DESCRIPTION OF THE TASK: Line by line, copy the records below exactly and leave the pictures out.

[Detected change data]

──────────

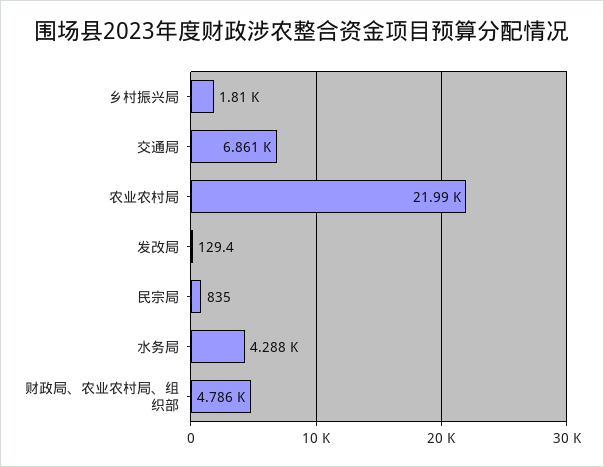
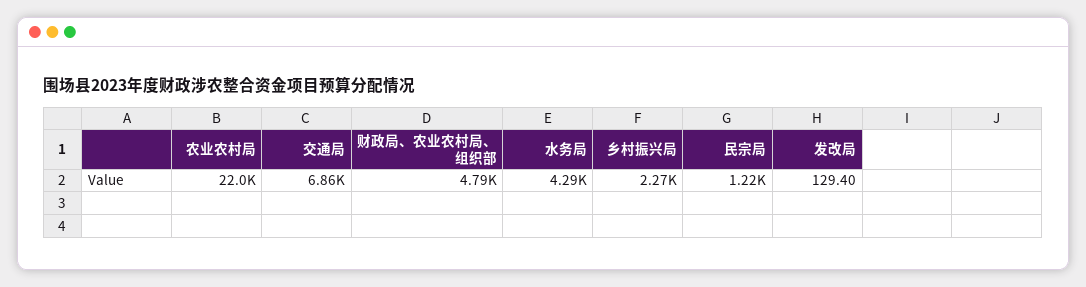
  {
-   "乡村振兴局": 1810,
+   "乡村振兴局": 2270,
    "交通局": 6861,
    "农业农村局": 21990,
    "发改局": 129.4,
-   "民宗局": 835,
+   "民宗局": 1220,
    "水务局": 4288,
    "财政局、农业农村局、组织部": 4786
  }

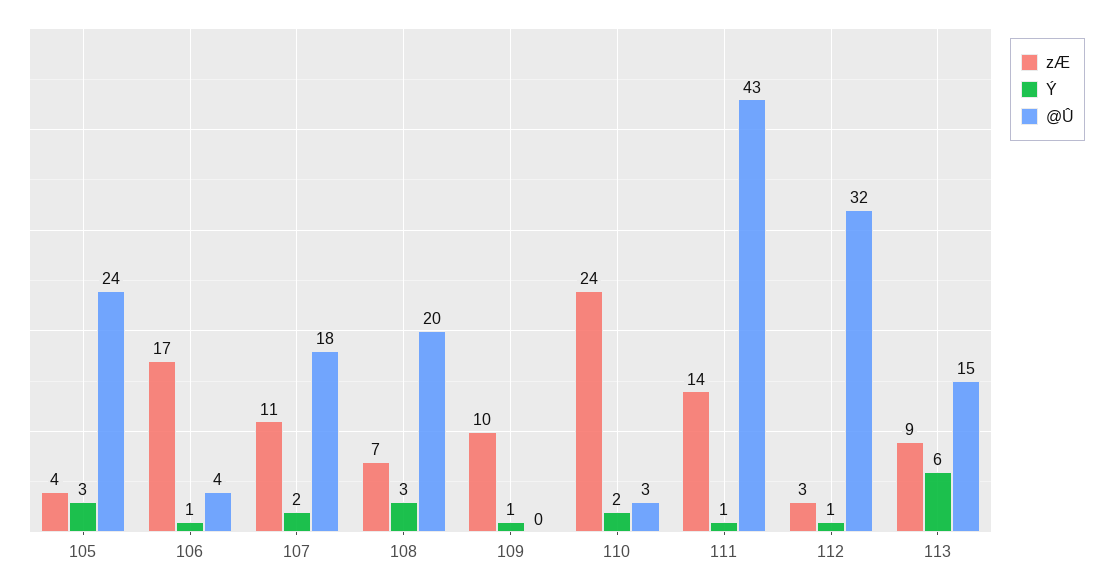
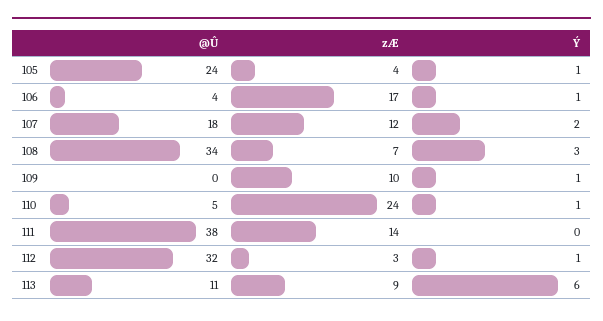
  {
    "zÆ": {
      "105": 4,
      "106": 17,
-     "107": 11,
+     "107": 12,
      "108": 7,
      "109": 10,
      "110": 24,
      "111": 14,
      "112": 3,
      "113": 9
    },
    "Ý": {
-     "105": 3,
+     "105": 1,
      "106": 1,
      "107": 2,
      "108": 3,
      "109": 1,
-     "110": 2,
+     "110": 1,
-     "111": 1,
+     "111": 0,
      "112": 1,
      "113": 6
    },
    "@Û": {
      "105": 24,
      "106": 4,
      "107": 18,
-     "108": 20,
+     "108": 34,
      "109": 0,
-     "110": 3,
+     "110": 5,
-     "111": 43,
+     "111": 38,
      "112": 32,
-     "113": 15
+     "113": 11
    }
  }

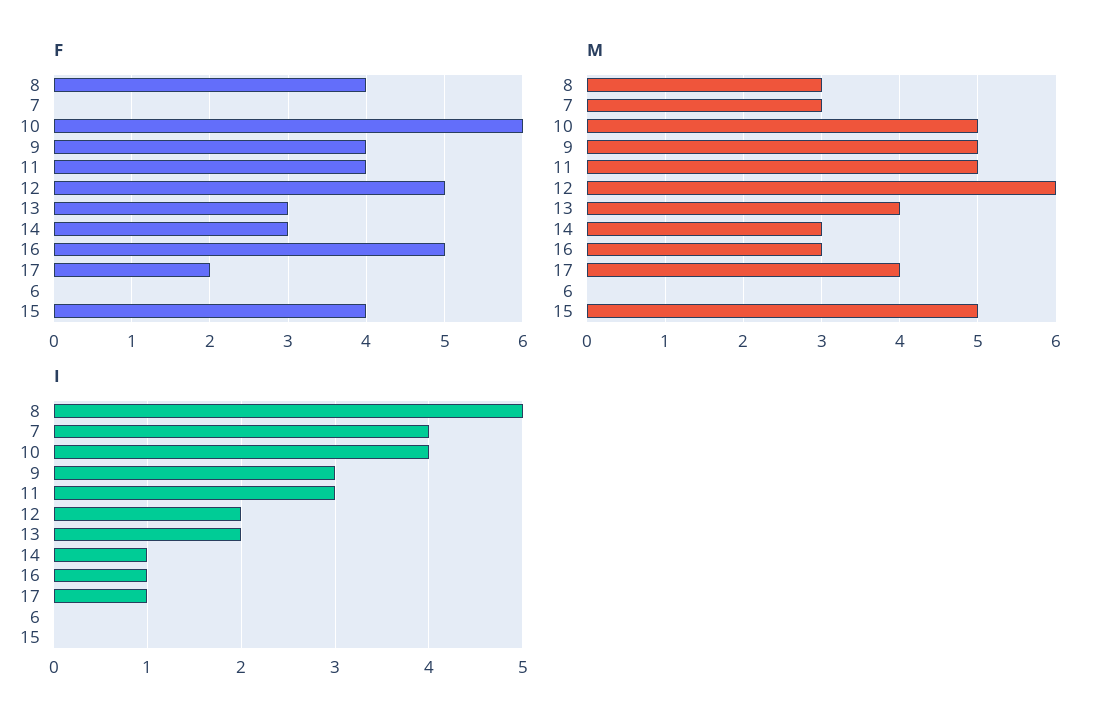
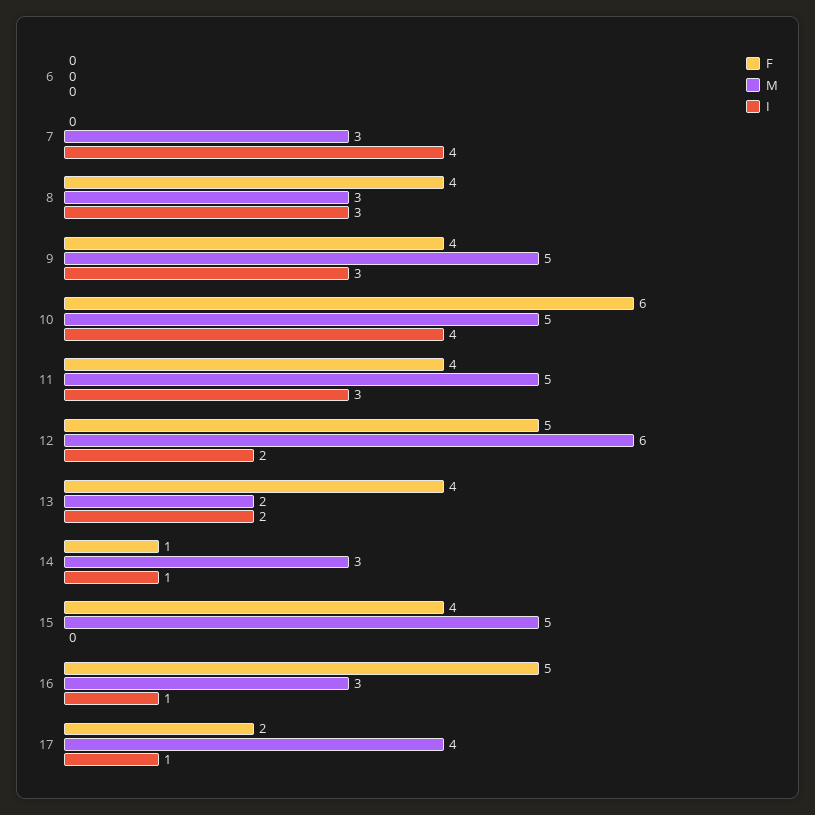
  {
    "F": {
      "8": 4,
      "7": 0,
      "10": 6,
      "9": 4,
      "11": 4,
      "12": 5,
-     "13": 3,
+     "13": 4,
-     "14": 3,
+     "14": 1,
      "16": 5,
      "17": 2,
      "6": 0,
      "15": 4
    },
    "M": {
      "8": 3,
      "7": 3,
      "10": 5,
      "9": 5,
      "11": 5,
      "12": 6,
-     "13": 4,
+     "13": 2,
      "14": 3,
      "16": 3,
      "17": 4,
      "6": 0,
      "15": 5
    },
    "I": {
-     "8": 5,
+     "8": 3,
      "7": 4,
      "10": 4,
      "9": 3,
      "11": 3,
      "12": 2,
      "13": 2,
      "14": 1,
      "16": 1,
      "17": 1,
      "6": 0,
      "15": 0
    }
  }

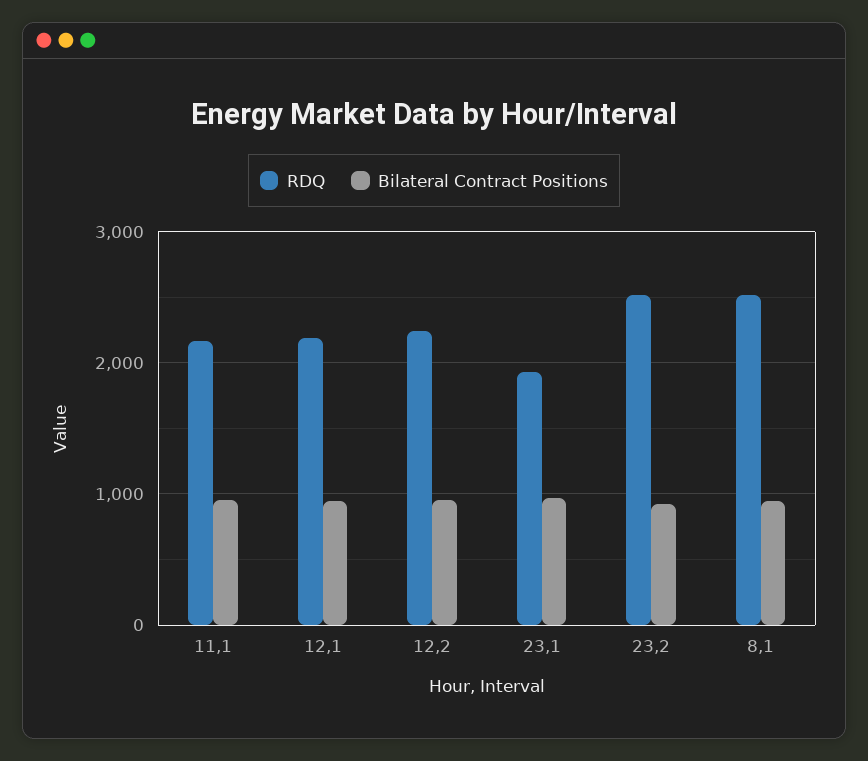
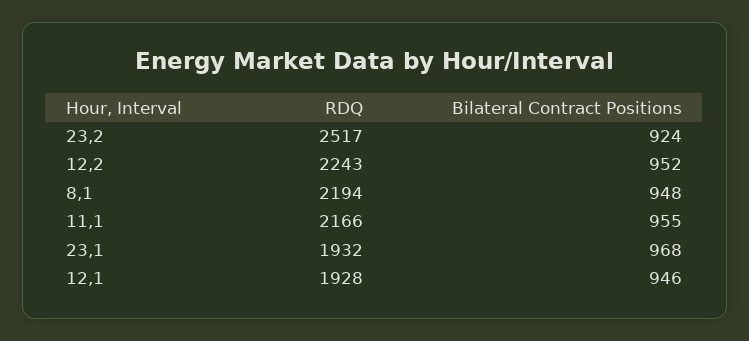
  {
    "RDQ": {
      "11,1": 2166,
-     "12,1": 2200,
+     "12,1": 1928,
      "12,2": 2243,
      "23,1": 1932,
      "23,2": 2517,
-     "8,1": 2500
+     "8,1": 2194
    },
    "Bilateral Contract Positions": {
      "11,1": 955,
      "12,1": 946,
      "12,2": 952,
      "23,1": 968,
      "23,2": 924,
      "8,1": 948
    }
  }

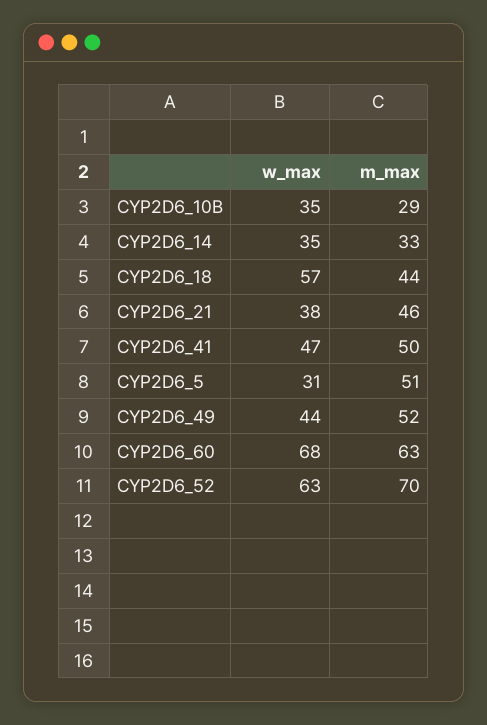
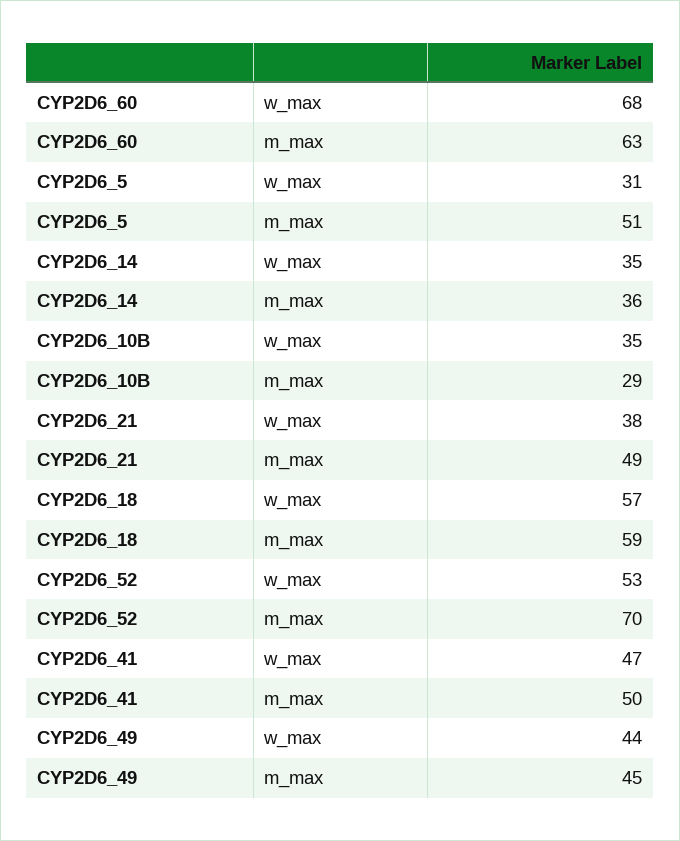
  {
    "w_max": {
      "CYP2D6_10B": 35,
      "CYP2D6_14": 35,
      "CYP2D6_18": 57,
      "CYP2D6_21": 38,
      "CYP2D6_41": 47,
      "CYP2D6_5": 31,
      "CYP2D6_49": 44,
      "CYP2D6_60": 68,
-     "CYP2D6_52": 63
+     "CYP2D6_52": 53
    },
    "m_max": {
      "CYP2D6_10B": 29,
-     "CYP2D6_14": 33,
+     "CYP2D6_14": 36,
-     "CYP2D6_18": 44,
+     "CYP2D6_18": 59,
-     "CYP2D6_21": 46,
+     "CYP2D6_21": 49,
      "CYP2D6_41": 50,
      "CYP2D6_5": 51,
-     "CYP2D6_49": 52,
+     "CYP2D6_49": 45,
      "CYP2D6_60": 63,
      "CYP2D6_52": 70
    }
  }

──────────

THE COMPLETED TASK:
  {
-   "乡村振兴局": 1810,
+   "乡村振兴局": 2270,
    "交通局": 6861,
    "农业农村局": 21990,
    "发改局": 129.4,
-   "民宗局": 835,
+   "民宗局": 1220,
    "水务局": 4288,
    "财政局、农业农村局、组织部": 4786
  }

  {
    "zÆ": {
      "105": 4,
      "106": 17,
-     "107": 11,
+     "107": 12,
      "108": 7,
      "109": 10,
      "110": 24,
      "111": 14,
      "112": 3,
      "113": 9
    },
    "Ý": {
-     "105": 3,
+     "105": 1,
      "106": 1,
      "107": 2,
      "108": 3,
      "109": 1,
-     "110": 2,
+     "110": 1,
-     "111": 1,
+     "111": 0,
      "112": 1,
      "113": 6
    },
    "@Û": {
      "105": 24,
      "106": 4,
      "107": 18,
-     "108": 20,
+     "108": 34,
      "109": 0,
-     "110": 3,
+     "110": 5,
-     "111": 43,
+     "111": 38,
      "112": 32,
-     "113": 15
+     "113": 11
    }
  }

  {
    "F": {
      "8": 4,
      "7": 0,
      "10": 6,
      "9": 4,
      "11": 4,
      "12": 5,
-     "13": 3,
+     "13": 4,
-     "14": 3,
+     "14": 1,
      "16": 5,
      "17": 2,
      "6": 0,
      "15": 4
    },
    "M": {
      "8": 3,
      "7": 3,
      "10": 5,
      "9": 5,
      "11": 5,
      "12": 6,
-     "13": 4,
+     "13": 2,
      "14": 3,
      "16": 3,
      "17": 4,
      "6": 0,
      "15": 5
    },
    "I": {
-     "8": 5,
+     "8": 3,
      "7": 4,
      "10": 4,
      "9": 3,
      "11": 3,
      "12": 2,
      "13": 2,
      "14": 1,
      "16": 1,
      "17": 1,
      "6": 0,
      "15": 0
    }
  }

  {
    "RDQ": {
      "11,1": 2166,
-     "12,1": 2200,
+     "12,1": 1928,
      "12,2": 2243,
      "23,1": 1932,
      "23,2": 2517,
-     "8,1": 2500
+     "8,1": 2194
    },
    "Bilateral Contract Positions": {
      "11,1": 955,
      "12,1": 946,
      "12,2": 952,
      "23,1": 968,
      "23,2": 924,
      "8,1": 948
    }
  }

  {
    "w_max": {
      "CYP2D6_10B": 35,
      "CYP2D6_14": 35,
      "CYP2D6_18": 57,
      "CYP2D6_21": 38,
      "CYP2D6_41": 47,
      "CYP2D6_5": 31,
      "CYP2D6_49": 44,
      "CYP2D6_60": 68,
-     "CYP2D6_52": 63
+     "CYP2D6_52": 53
    },
    "m_max": {
      "CYP2D6_10B": 29,
-     "CYP2D6_14": 33,
+     "CYP2D6_14": 36,
-     "CYP2D6_18": 44,
+     "CYP2D6_18": 59,
-     "CYP2D6_21": 46,
+     "CYP2D6_21": 49,
      "CYP2D6_41": 50,
      "CYP2D6_5": 51,
-     "CYP2D6_49": 52,
+     "CYP2D6_49": 45,
      "CYP2D6_60": 63,
      "CYP2D6_52": 70
    }
  }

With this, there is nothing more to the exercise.